Эта летняя работа и многообразный опыт не только развили её педагогический талант и врождённый героизм, но он познакомил её с бытом и условиями жизни различных слоёв России.

В начале моего сближения с Анной Алексеевной меня поражали многие её черты, резко отличавшие её от всех известных мне людей. Я искала объяснения у её матери, но она призналась мне, что и она сама не понимает, откуда у её дочери такие свойства. Когда она была совсем малюткой, мать увидала ясно звезду над её колыбелью. А когда ей было всего два года, она часами добивалась, с сосредоточенным упорством, до тех пор, пока ей не удавалось сложить разноцветные мозаики в данный рисунок. Позднее, когда началось уже учение, она до того углублялась в свои задачи, что не видела и не слышала ничего вокруг. При этом она оставалась резвым и весёлым ребёнком, и когда кончала свои уроки, любила резвиться и играть с детьми и была всегда во главе их игр и затей. Её потрясала всякая ложь, как что-то непонятное для неё, и она не выносила грубости и жестокости в людских отношениях, и в особенности по отношению к животным. Особенно поражало её мать соединение в ней нежности и уступчивости во всех мелочах, касавшихся её, с порывами почти безумного гнева, когда она видела, как дети мучают какое-нибудь живое существо. Бывало, что она с такой яростью бросалась на целую толпу детей, защищая их жертву, что почти каждый раз обращала их в бегство. Её школьная подруга, Нина Гернет, подтверждала наблюдения матери А.А. Обе рассказывали мне, что необыкновенной чертой в её детстве было то, что она всегда устанавливала строгий план каждого дня и неуклонно выполняла его.

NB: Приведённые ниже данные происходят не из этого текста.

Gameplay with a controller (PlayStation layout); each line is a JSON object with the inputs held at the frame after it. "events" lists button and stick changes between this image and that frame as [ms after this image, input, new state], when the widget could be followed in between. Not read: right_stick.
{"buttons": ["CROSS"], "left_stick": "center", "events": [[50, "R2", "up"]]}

Когда я близко сошлась с ней — ей было тогда 34 года — она представляла для меня живую загадку. По происхождению и воспитанию она принадлежала к тому же культурному классу, как и все мои знакомые и друзья, но откуда в ней появилась эта внутренняя утончённость во всех областях её мысли, чувства и поведения; и каким образом могли сочетаться в ней редкая кротость и незлобивость с пламенным темпераментом, непреодолимой волей и всеми чертами бесстрашного воина? Ключ к этой загадке я нашла много позже, когда изучение теософии познакомило меня с восточной психологией. Я поняла, что А.А.К. вмещает в своём западном теле восточную душу, вероятно, уже вступившую на Путь и прошедшую через строгую духовную дисциплину, подготовляющую к нему. Когда же мы начали совместно работать для теософии, я убедилась, что в ней, кроме того, вмещается и огромная работоспособность, и редкий организаторский талант.

 

———————

 

Я начала свой очерк русского теософского движения с характеристики Анны Алексеевны Каменской потому, что замечательный успех и быстрота, с которой начала распространяться теософия в России, зависела от двух причин: от личных свойств той, которая, став инициатором, а затем и вождём русского теософского движения, внесла в него всю силу, цельность и энтузиазм своей души. Это была одна причина.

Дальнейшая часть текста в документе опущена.